■ **Problem to work on**: If a line in the records below contains the word "KÜLFÖLDI", copy it.

(Extracted page text data)
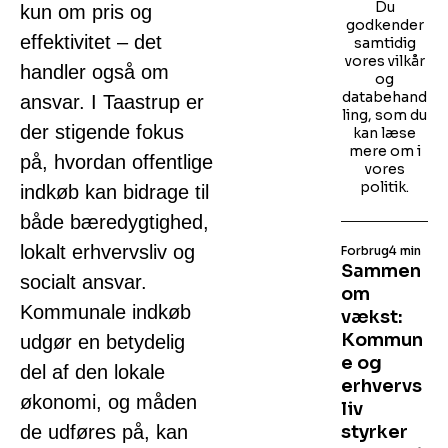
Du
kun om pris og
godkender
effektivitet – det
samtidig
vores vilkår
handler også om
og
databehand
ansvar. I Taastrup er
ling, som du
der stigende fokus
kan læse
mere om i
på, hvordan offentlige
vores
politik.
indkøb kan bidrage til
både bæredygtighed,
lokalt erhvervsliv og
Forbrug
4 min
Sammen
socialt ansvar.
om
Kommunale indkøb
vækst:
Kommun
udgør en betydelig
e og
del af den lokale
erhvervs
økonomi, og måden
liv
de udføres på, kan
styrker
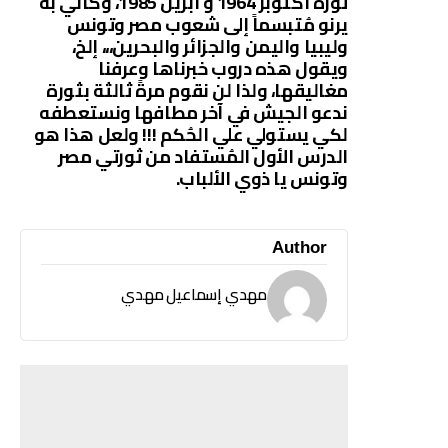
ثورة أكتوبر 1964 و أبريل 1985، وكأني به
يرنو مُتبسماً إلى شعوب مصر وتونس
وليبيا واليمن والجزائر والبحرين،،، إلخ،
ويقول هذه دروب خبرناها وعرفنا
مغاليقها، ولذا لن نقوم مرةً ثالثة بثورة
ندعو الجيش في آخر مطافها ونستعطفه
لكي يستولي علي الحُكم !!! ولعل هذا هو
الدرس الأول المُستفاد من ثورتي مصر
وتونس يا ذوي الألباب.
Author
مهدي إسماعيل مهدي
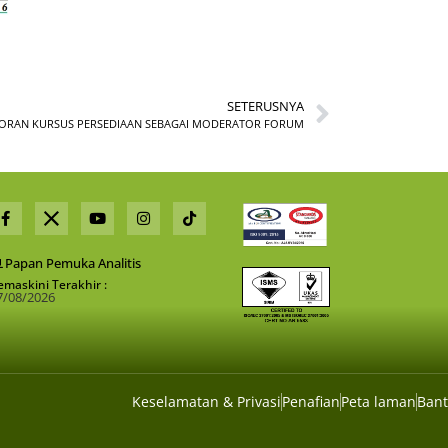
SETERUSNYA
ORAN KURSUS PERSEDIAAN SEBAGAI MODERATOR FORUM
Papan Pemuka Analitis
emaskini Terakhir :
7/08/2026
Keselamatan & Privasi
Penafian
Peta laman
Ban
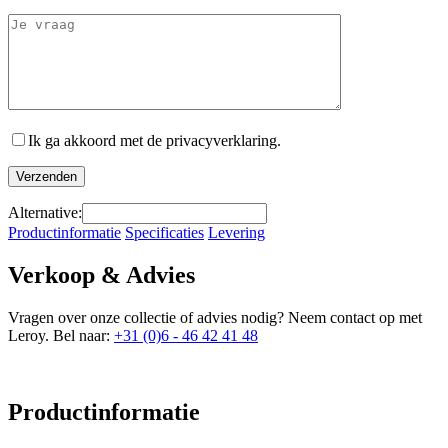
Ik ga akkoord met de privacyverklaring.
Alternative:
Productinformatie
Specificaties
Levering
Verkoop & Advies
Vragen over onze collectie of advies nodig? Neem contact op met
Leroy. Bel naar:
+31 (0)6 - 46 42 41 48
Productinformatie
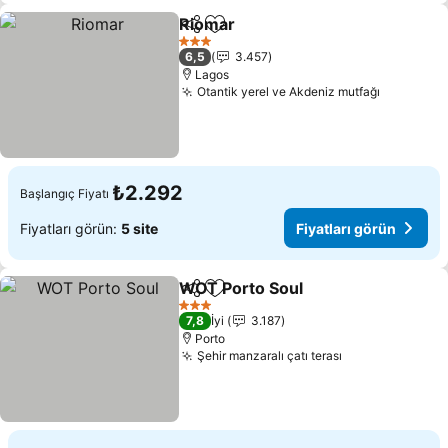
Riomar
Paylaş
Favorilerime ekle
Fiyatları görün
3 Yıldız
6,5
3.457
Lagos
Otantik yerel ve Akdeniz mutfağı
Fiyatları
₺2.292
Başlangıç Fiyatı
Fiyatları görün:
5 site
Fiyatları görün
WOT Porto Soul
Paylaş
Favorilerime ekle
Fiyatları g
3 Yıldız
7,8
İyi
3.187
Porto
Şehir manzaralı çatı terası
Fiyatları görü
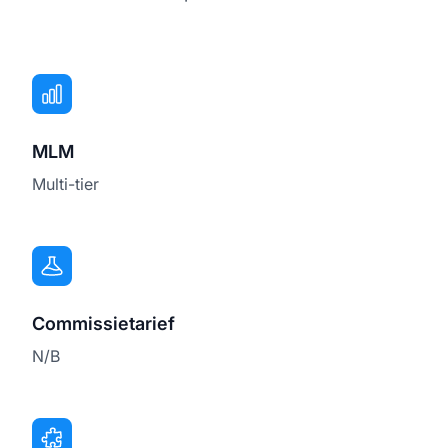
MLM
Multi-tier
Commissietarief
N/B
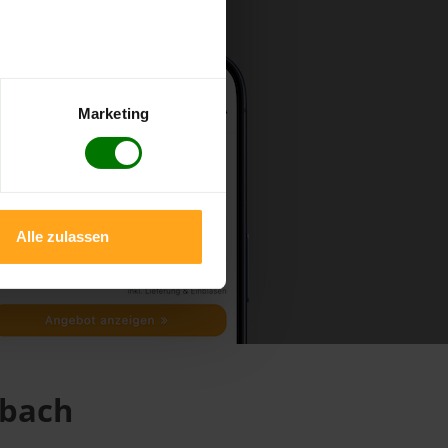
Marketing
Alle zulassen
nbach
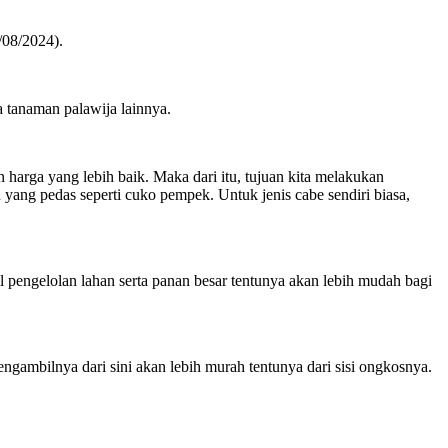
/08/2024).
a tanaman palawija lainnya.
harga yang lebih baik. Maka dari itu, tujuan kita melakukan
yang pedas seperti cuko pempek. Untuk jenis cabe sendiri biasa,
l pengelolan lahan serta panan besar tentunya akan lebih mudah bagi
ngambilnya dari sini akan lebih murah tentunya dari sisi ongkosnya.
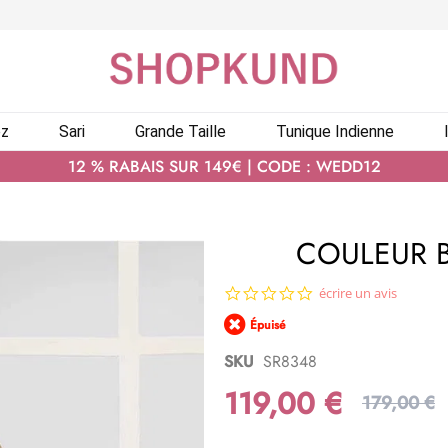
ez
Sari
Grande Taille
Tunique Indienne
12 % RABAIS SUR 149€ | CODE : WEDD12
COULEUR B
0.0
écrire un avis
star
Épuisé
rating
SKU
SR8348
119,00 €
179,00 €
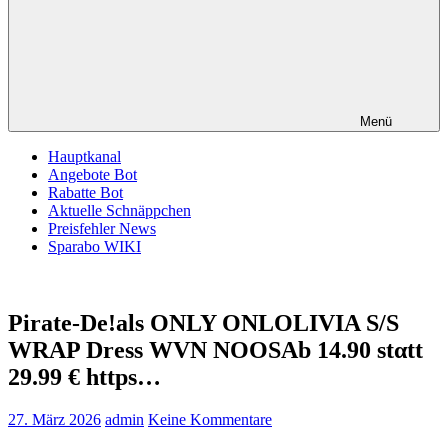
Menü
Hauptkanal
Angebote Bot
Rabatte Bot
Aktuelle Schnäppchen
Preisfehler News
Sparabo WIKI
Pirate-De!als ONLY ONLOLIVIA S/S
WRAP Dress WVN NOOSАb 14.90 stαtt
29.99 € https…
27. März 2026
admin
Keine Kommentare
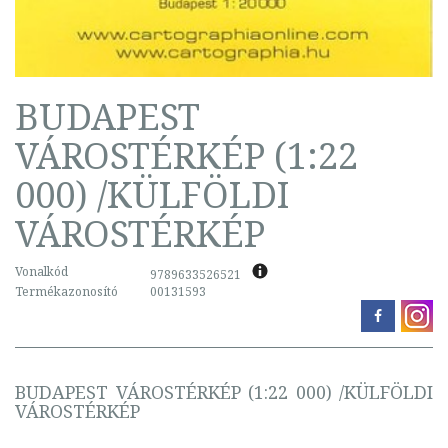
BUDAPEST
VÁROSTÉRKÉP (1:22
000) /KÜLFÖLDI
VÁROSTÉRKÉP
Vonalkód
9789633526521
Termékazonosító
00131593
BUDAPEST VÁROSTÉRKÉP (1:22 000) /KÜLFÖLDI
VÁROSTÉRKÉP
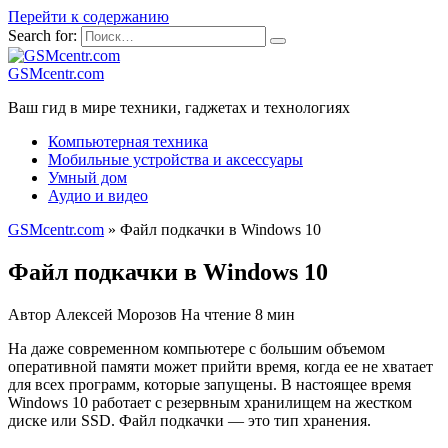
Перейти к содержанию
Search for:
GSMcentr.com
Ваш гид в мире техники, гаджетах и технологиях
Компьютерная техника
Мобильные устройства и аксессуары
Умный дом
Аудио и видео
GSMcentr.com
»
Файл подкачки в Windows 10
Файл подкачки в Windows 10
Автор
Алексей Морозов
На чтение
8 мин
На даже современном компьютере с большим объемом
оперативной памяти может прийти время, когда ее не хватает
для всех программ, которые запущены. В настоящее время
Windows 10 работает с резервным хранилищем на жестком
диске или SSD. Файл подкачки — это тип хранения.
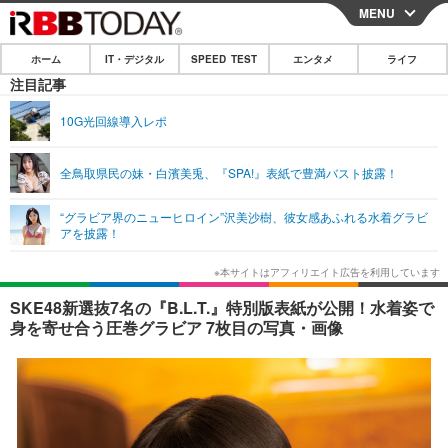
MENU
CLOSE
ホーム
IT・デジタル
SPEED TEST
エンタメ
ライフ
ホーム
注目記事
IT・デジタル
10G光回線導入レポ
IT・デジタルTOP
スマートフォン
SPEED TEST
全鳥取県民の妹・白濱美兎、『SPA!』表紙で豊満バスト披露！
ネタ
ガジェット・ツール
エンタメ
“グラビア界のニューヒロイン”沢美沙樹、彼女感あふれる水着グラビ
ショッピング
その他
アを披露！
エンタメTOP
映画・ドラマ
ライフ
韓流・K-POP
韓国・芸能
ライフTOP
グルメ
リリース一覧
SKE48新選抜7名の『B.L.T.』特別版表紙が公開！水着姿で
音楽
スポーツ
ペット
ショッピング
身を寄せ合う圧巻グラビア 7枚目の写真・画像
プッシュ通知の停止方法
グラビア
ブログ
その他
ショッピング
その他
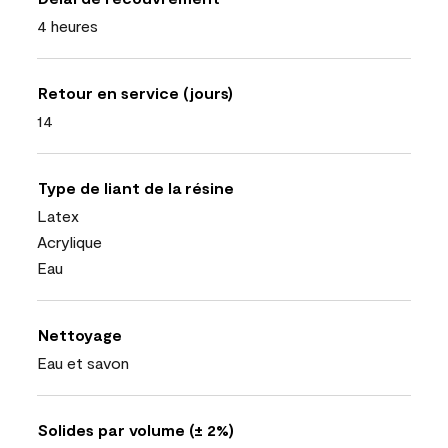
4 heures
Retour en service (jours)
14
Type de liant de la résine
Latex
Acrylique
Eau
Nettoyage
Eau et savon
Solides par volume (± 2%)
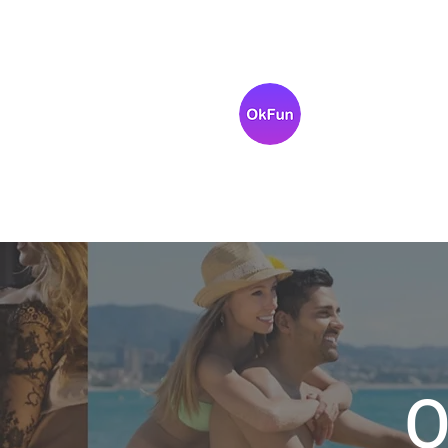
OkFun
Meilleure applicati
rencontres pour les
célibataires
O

■ **Expected output**:
000) /KÜLFÖLDI
BUDAPEST VÁROSTÉRKÉP (1:22 000) /KÜLFÖLDI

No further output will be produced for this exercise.